Van Loon said nutrient runoff from farms greatly contributes to the algae bloom in Lake Erie.
“The more farmers from here to Indiana that put on cover crops, the more we can start making a dent in the runoff that goes into Lake Erie,” he said. “If each person does the responsible thing, it will help reduce some of the algae problem.”
Van Loon said he was notified two weeks ago the state will reimburse $25 an acre up to 50 acres for farmers in the Lake Erie watershed who choose to use cover crops.
Farmers spread the additional crop on their fields in the fall and don’t usually harvest them in the spring, he said. The cover crops most often used to reduce runoff and erosion are ryegrass, cereal rye, oats or crimson clover. He said they also improve soil health and act as a weed suppressant.
“We’re scratching the surface and just getting started with this,” Van Loon said. “In the future, I think we’ll see more farmers using cover crop.”
The state also is reimbursing farmers who purchase a controlled drainage structure, which allows water to back up in drainage tiles that farmers use in their fields, thus reducing the amount of nutrient runoff. The structures cost about $1,500 and farmers in Medina County can apply to be reimbursed for just under 100 percent of the cost.
Van Loon said the district will have a public seminar about the drainage structures this winter and will contact 90 farmers in Medina County who would potentially be interested.

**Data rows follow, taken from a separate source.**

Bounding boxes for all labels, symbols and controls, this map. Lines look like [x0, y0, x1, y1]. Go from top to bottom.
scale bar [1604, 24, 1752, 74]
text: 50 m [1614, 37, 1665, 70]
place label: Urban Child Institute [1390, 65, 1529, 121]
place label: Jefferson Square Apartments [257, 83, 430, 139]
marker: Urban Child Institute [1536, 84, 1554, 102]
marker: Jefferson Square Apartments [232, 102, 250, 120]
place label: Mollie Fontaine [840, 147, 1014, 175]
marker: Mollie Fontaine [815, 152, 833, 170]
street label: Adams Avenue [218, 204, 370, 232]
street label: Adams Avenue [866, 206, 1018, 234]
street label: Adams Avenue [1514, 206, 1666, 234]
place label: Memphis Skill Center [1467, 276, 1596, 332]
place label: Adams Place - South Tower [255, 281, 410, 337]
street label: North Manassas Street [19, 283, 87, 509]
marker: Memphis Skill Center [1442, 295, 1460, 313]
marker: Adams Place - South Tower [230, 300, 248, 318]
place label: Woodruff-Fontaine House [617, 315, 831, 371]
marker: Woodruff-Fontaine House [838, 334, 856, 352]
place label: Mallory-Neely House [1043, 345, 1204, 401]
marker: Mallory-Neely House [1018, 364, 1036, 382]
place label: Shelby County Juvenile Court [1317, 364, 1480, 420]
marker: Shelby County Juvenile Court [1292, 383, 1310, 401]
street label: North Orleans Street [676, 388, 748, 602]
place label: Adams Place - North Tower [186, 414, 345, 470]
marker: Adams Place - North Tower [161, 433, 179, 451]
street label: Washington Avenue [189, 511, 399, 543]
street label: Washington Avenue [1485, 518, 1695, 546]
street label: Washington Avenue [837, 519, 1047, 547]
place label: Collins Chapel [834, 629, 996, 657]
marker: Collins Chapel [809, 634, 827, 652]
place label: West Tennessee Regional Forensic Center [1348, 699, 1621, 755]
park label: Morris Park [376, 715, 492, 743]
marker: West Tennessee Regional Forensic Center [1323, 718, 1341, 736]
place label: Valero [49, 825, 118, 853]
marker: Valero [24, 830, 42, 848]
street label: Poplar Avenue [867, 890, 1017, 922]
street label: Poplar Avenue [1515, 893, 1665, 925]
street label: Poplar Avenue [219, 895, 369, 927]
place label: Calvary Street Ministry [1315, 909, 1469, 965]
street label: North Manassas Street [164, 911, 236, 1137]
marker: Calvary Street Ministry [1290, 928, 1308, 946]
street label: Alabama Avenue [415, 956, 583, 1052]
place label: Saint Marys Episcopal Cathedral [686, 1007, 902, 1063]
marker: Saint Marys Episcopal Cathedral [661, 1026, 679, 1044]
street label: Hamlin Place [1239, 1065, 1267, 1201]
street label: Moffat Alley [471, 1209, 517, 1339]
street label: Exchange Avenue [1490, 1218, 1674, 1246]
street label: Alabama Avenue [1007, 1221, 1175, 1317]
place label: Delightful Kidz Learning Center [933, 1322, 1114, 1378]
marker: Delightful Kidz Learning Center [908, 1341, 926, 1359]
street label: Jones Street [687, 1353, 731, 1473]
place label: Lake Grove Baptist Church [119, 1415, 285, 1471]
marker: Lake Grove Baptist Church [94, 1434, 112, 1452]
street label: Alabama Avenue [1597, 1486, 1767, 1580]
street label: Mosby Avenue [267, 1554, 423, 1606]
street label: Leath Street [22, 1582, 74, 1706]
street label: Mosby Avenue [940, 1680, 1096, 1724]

The deadline for farmers to fill out an application at the Medina Soil and Water Conservation District Office, 6090 Wedgewood Road, for the cover crop reimbursement is Oct. 15. The deadline for the drainage structure reimbursement is March 15.
Van Loon said the reimbursements could become an annual program if the algae problem in Lake Erie continues.
“As long as Lake Erie is having issues, I would suspect there will be opportunities for this kind of funding for farmers in the Lake Erie watershed,” he said.